How to Prototype Quickly: Six Tips for Light-Speed Programming

I’ve completed a few projects that involved prototyping software in a very short timeframe. This situation can differ drastically from the normal pace of agile projects because results and certainty have to be prioritized above long-term considerations.

If you find yourself in a situation where you need to push code out quickly (and won’t be building on that code over time), here are some tips for delivering that high-quality prototype on time.

1. ABC: Always Be Coding

We all know that coding is only one part of software development. The software needs to be designed and turned into stories, the execution needs to be planned out, and the code you write needs to be tested and validated. A lot of this activity involves collaborating with others, whether co-developers or other stakeholders. This collaboration is necessary for answering questions and making good decisions, but it’s also time consuming.

Don’t let that keep you from cranking out the code that will need to be written. More code means you’re a little closer to a complete prototype. Seeing that progress, even if it isn’t part of the core functionality, will help you and the team measure progress and keep morale high.

2. Remember the Pareto Principle

The Pareto Principle states that 80% of the effects come from 20% of the causes. When it comes to short-scale prototyping, you can’t afford to spend time on the 80% of low-effect work.

Spend some time upfront thinking about all of the possible low-impact and high-impact actions so that you can prioritize correctly. Then continue doing this throughout the project. Never be tempted by a low-impact action, even if you might prioritize it highly for a normal project.

Examples of low- and high-impact actions will depend on the goals of your prototype, but an example low-impact action might be adding string localization or an error-reporting service such as Sentry.

3. Don’t Forget to TDD

Limited time on any project is often used as an excuse to forgo TDD. I think that decision might be valid if you aren’t using the Pareto Principle described above. However, if you’re starting with the right tests and keeping the framework simple, then TDD will actually save you time throughout the project.

This has very little to do with catching errors. TDD leads to good code design and architecture and will help you reason about your code. That’s very important when you’re coding quickly and don’t have time to refactor continuously.

4. Write Code that’s Just Good Enough

Amazing code takes a lot of time, deep thought, and iteration to achieve. Good-enough code takes a lot less time, and it won’t create tech debt quickly enough to cause any problems.
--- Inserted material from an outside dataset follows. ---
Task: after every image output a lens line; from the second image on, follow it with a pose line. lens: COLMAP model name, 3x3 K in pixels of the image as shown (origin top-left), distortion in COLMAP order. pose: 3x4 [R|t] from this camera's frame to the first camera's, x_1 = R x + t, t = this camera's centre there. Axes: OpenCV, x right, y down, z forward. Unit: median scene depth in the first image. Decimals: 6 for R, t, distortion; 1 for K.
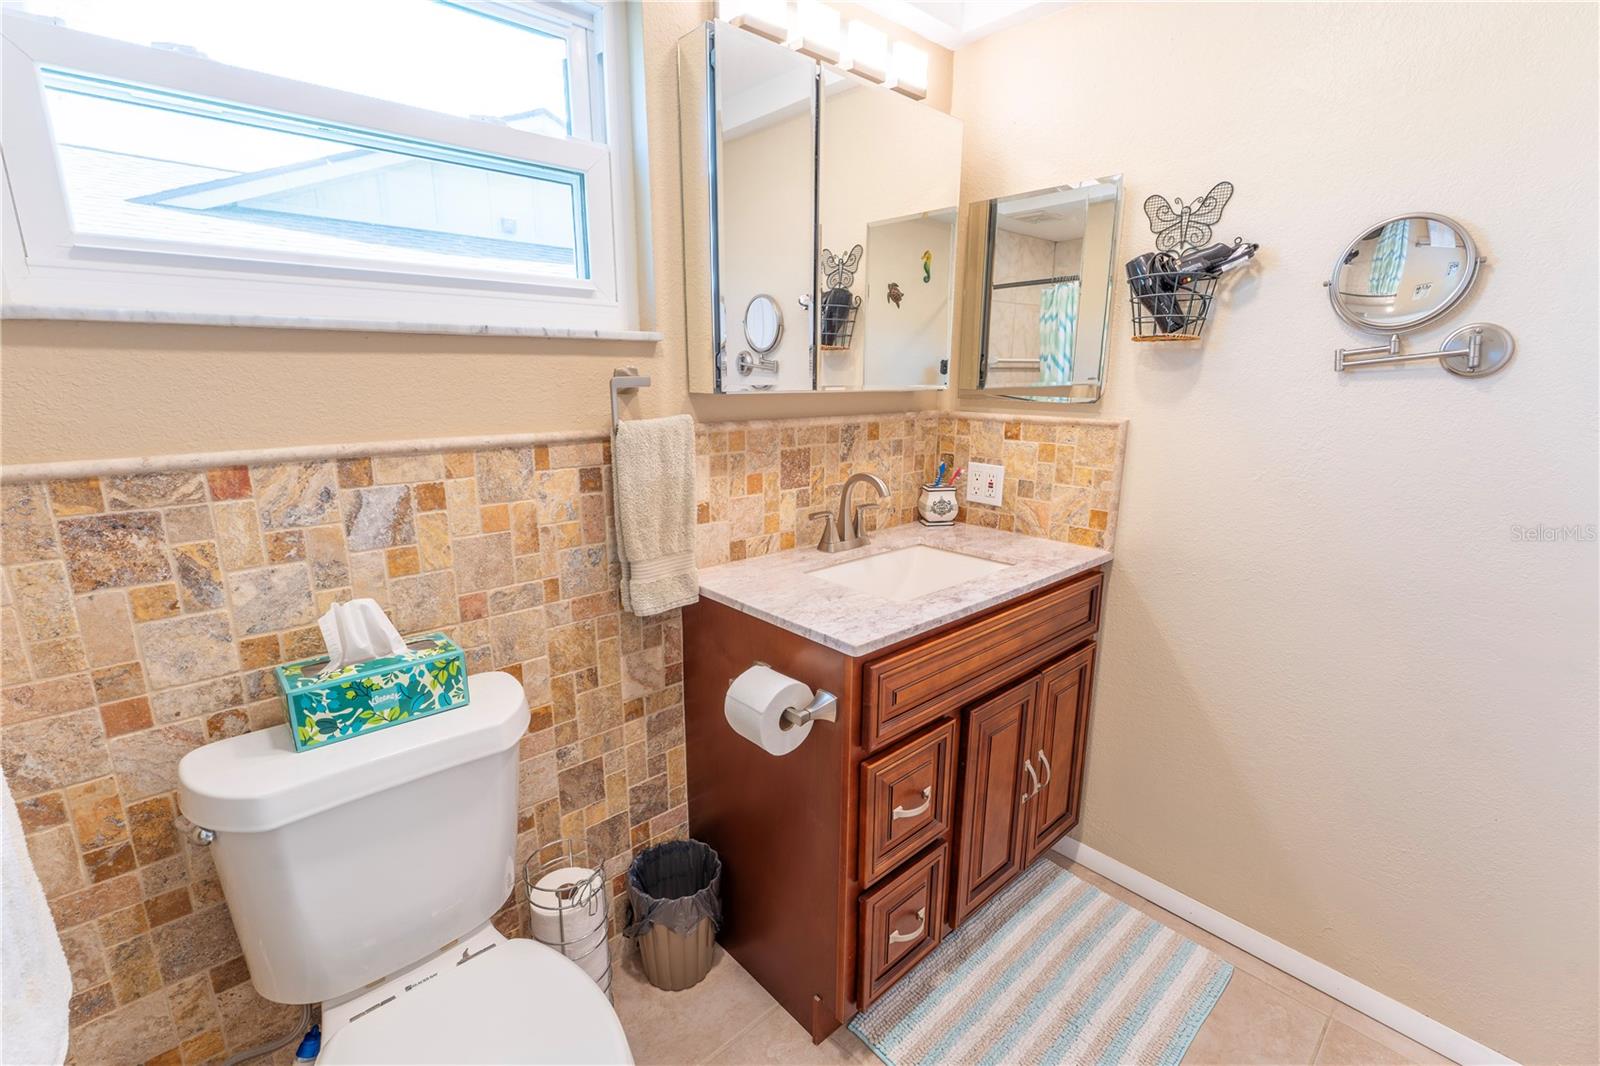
lens RADIAL K [[701.1, 0, 800.0], [0, 701.1, 533.0], [0, 0, 1]] dist [-0.000770, -0.000233]
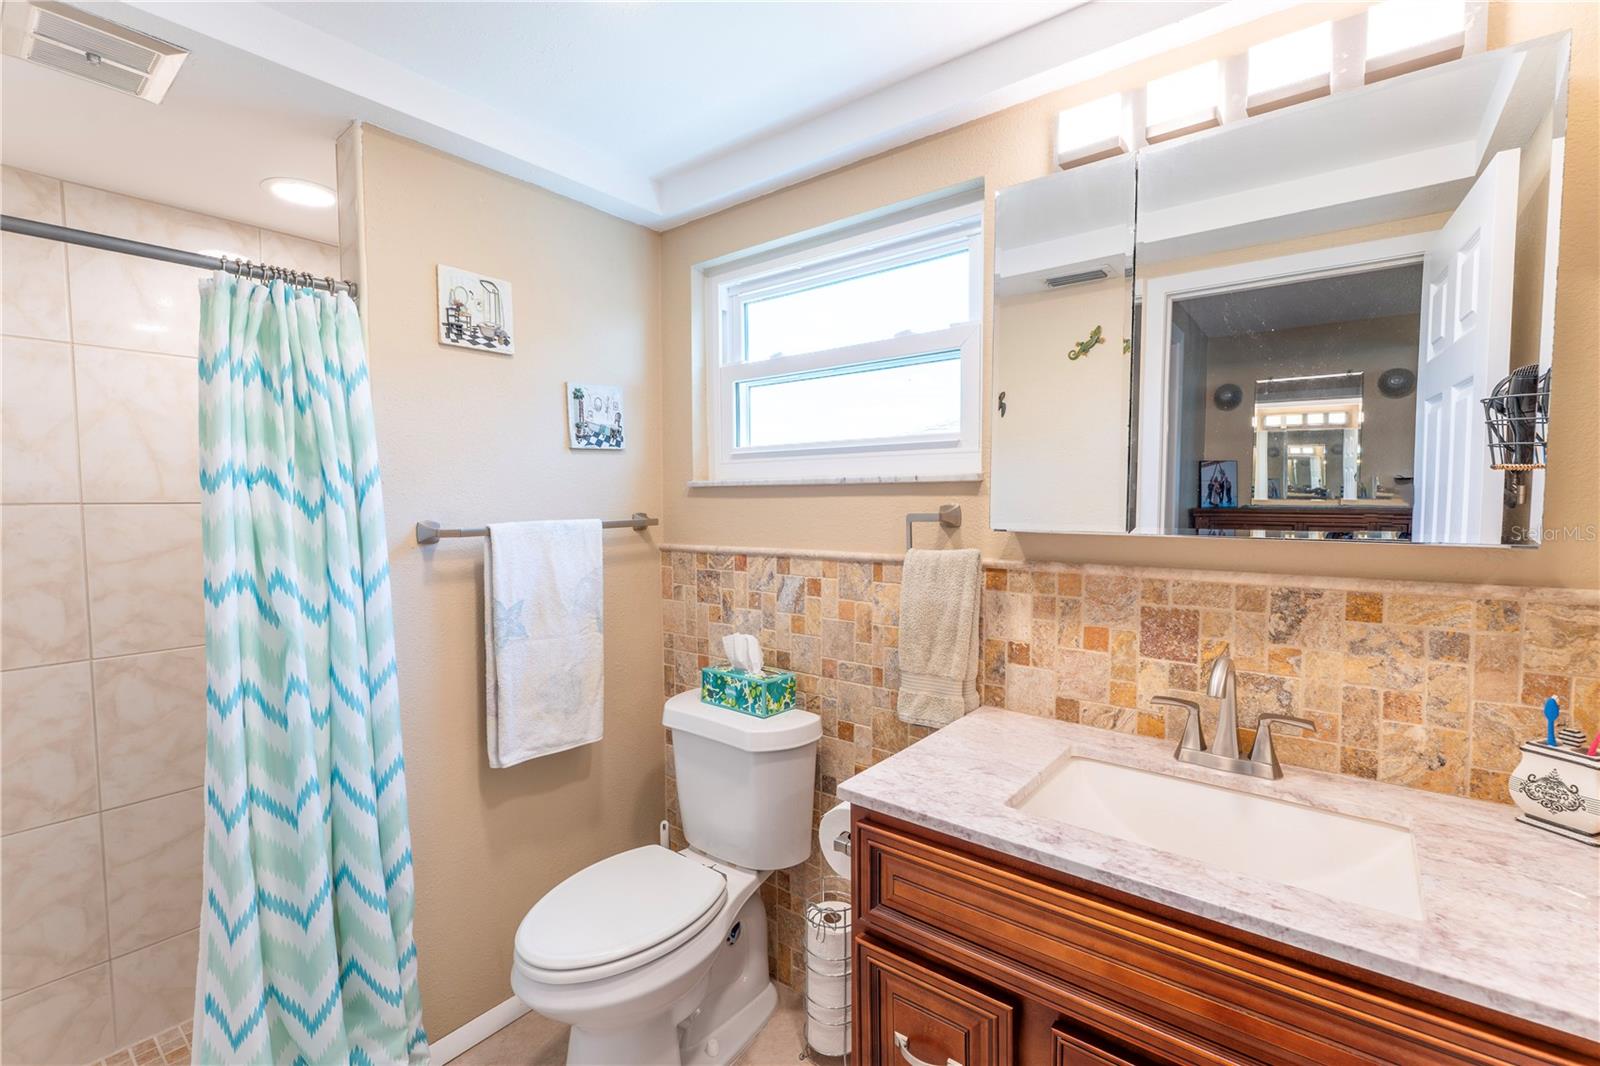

When your time budget is small, and the prototype will not be used for a real product, do not bother writing amazing code. Your code should be clean, easy to understand, and easy to change, but don’t focus on elegance, extensibility, or reusability. No one will be looking at it to admire that elegance or make use of the reusability two years from now.

5. Avoid the Sunk-cost Fallacy

Under normal circumstances, you might sometimes want to solve a hard problem for the sake of learning, or fun, or pride. Now is not the time for that. As soon as you realize that some bit of code is taking longer to write than you anticipated, consider immediately scrapping it or at least shifting course. Feel free to take shortcuts as long as they won’t jeopardize the whole mission.

You might need to put up with some duplicated code or pull in an extra library, but that’s okay. Focus on the prototype, and think of the code strictly as a means to achieve it.

6. Stay in Familiar Territory

Obviously, a time-constrained prototyping project is not the right time to learn a new programming language. But beyond that, try to use libraries, services, and patterns that you’re familiar with and feel very comfortable using. You’ll be able to leverage all of your past experiences and stay focused on things like logic and domain decisions instead of technical ones.

Any new tools just add risk to the project since you never know when you’ll encounter a rabbit hole. Even if that NPM package you’ve never used has 30k stars on GitHub, you should not assume that it won’t create any headaches.